I don’t envy anyone trying to figure out what to make of this in clinical practice, but CITRIS-ALI seems to suggest at least the possibility of significant benefit (and concomitantly, it would have been quite unlikely to observe this data if Vitamin C is harmful).

I may edit this post if I spot an error (tried to type this up in a bit of a hurry) or someone provides new information that is worth putting in the first post so every sees it right away. Otherwise, I look forward to some discussion.

rleitepacheco · October 3, 2019, 1:36pm

Thank you very much for this post.

I am an early career research clinician with limited statistical background. When I first read the report of the RCT I immediately thought of Confirmation bias (https://catalogofbias.org/biases/confirmation-bias/).

People seem too harsh on the interpretation of an important reduction of mortality (very low NNT), just because they refuse to believe in a “biologic plausibility” for the intervention.
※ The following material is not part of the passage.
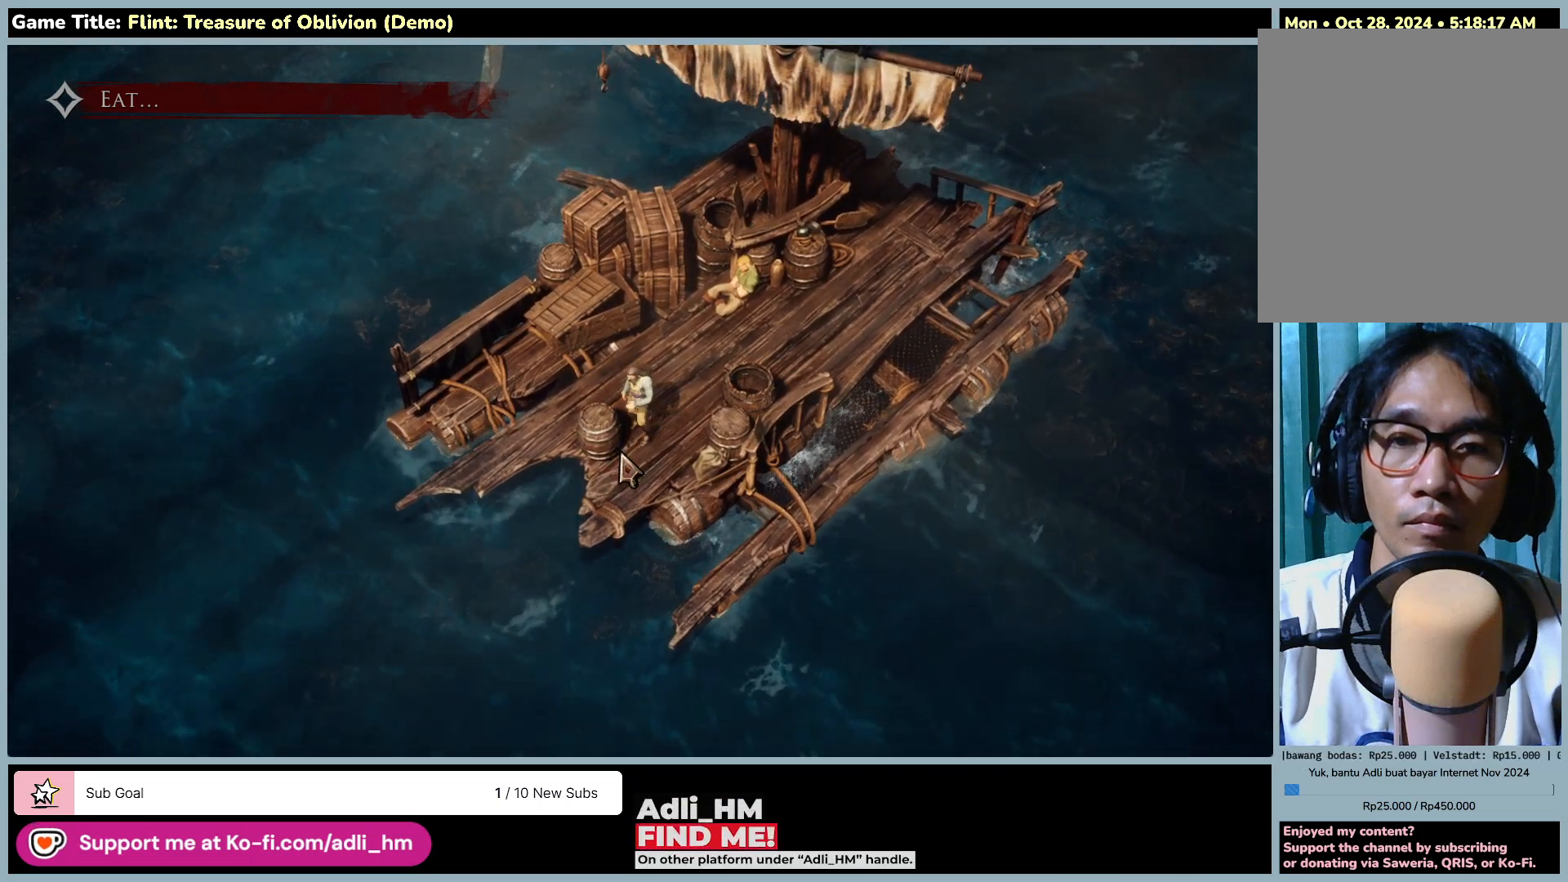
{"keys": [], "mouse": [], "events": []}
Not pointing fingers, but the two most clinical relevant outcomes showed great improvement with the treatment and they should had been the primary outcomes and not the surrogate outcomes. I wonder what would be the conclusions and interpretation of these results if this was a trial with a new (expensive) intervention.
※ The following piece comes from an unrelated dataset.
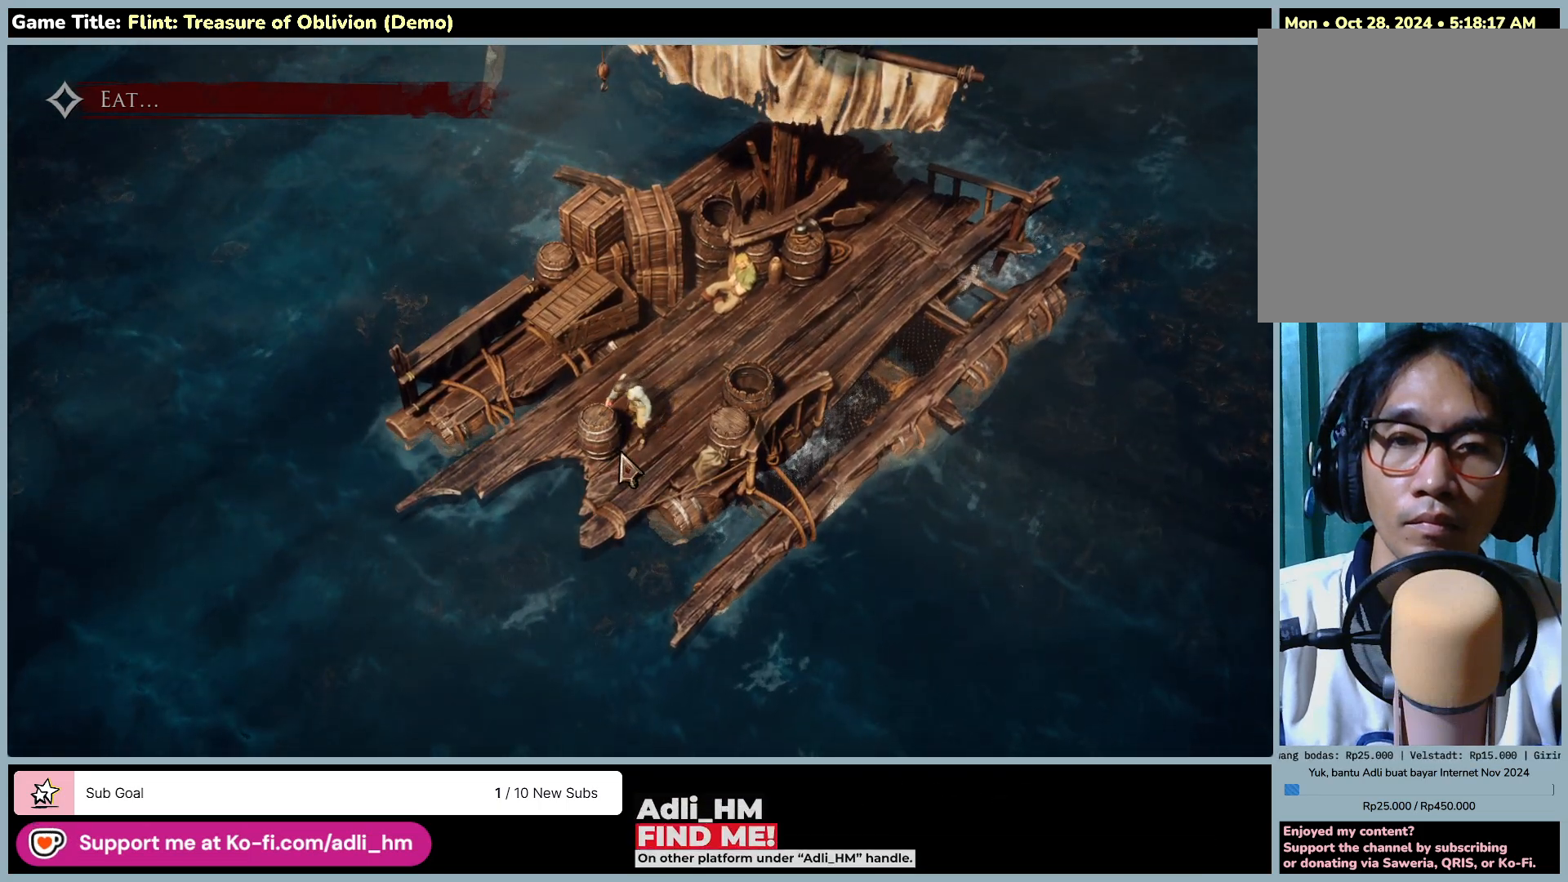
{"keys": [], "mouse": [], "events": []}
After reading the statistical commentary regarding the analysis of the primary outcomes, I’m continuing on my hypothesis of how much people disbelieve the intervention is affecting the analysis and interpretation of this RCT.

Not advocating in favor or against vitamin C, this is still one RCT and no one should jump in recommending for clinical practice. But for me, evidence of effectiveness is worth more than biologic plausibility, and I believe these findings should be taken more “seriously” by clinicians.

Rafael Pacheco

simongates · October 3, 2019, 2:12pm

Great points Andrew. Just to pick up your second one a bit; yes, the rigid distinction into “primary” and “secondary” outcomes is pretty unhelpful. I assume it arose from concerns about multiple testing and the things you say about declaring a win if you find anything with p < 0.05. But in most cases there isn’t just one important outcome and it doesn’t make sense to hang the whole trial result on just one.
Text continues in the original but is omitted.